Un spectacle désolant...
Ma gorge enflait sous la poussée d’une répugnante houle sortie des
entrailles qui tentait de s’extirper. L’instant était bien désagréable, aigre, qu’il
me fallut serrer les dents. Bien les serrer pour contenir cette nausée qui
pouvait m’humilier plus que le morbide spectacle du vieillard qui ronflait tout
bonnement sur son siège sa canette vidée de son contenu ayant mouillé le siège
où j’étais assis avant. Son sommeil n’était un moment d’accalmie, au contraire
il était convulsif, des ongles longs pendant sur ses doigts fins grattaient
avec une régularité mécanique son menton mal rasé où quelques poils argentés et téméraires.
De sa bouche, s’entendaient des soliloques vagues et vulgaires, des palabres qu’il
prononçait dans la lumière de son inconscience avec une exactitude meilleure
que lorsqu’il avait les yeux ouverts.
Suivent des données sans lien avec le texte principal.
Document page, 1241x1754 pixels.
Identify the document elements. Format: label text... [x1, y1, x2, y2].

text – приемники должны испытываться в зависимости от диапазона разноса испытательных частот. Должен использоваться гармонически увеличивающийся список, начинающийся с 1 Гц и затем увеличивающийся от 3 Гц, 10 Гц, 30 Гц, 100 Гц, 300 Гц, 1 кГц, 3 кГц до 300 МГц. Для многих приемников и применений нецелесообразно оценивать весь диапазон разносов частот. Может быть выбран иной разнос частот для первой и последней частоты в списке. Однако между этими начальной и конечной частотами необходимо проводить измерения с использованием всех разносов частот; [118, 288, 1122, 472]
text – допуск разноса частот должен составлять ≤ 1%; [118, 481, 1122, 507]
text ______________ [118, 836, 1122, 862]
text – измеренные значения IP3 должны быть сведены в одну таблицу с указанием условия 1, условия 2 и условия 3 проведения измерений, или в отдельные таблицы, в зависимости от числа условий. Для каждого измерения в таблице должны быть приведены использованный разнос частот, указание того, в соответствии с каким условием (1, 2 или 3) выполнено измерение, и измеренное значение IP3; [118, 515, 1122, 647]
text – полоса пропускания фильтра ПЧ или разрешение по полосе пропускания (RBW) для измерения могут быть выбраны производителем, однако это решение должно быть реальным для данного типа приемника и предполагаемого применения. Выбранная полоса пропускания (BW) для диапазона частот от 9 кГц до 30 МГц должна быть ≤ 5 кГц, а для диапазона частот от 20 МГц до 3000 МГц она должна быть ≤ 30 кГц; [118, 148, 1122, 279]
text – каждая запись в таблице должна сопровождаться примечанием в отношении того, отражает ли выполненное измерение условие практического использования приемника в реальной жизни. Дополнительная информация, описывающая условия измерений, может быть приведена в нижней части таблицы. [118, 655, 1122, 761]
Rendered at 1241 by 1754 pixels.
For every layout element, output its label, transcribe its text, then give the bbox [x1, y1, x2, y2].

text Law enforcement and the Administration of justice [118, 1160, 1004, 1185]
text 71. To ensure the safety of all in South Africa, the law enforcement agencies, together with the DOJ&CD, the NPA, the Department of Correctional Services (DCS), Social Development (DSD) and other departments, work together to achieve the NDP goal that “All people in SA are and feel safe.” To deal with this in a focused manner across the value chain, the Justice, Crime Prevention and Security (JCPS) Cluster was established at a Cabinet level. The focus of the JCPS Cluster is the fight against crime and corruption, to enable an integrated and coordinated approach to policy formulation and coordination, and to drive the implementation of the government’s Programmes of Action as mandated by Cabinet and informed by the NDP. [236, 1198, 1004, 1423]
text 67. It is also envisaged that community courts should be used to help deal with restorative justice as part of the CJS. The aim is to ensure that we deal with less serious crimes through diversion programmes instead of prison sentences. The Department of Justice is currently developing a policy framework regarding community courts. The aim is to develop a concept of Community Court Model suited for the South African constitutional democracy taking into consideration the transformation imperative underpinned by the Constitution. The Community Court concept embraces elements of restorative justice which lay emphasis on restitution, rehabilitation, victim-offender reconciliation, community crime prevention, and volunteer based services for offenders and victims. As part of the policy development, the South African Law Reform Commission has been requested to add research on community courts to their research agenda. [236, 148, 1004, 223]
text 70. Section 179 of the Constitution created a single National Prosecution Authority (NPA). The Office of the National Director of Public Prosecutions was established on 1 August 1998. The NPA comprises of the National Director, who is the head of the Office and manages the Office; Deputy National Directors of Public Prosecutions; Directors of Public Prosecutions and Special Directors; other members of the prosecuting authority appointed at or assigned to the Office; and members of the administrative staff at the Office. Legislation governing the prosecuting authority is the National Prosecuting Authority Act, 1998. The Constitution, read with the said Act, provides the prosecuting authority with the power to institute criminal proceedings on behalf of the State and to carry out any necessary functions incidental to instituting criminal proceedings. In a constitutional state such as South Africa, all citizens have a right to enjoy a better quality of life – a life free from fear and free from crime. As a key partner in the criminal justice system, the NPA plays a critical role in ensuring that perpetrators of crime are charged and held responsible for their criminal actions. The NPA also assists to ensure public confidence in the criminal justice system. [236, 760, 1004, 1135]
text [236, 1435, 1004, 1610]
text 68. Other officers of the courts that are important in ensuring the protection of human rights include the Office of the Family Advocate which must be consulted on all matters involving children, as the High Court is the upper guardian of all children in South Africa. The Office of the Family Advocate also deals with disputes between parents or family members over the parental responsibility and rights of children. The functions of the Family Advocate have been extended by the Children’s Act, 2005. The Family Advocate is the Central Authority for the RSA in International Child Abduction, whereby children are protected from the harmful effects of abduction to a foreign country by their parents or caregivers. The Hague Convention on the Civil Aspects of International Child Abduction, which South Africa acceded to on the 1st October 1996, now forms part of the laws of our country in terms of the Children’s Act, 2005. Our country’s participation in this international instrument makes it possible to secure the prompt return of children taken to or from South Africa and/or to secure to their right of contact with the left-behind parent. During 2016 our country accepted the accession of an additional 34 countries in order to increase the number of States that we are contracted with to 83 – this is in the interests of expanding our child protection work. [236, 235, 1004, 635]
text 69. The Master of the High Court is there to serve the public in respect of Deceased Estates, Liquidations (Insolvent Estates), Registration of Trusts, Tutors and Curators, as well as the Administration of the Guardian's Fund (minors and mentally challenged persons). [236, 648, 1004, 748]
Pauvre homme, quelle vie !
De temps en temps avec une timide force, dans un élan instinctif que
rationnel, ses mains frêles tentaient de couvrir complètement son corps avec la
foultitude de tissus qu’il s’était empilé, mais en vain. Un pan entier de son
manteau encrassé se trouvait sous son maigre poids et il ne se rendait pas
compte, éméché comme depuis que le monde fut, il lui était bien impossible de s’en
rendre compte. Cela attisait maintenant des rires. C’était à la fois désolant
et sarcastique. Personne ne songeait à lui porter secours, car il le fallait
bien, mais tous avaient le sourire jouissif, loin de quelque forme de compassion
pouvant aboutir à porter secours. Puis un brusque coup de frein qui emportait d’un
coup tout le monde. Le vieillard s’écroulait de son corps mollasson sur le parvis, sa tête s’éraflait
contre le plastique du siège jouxtant le sien.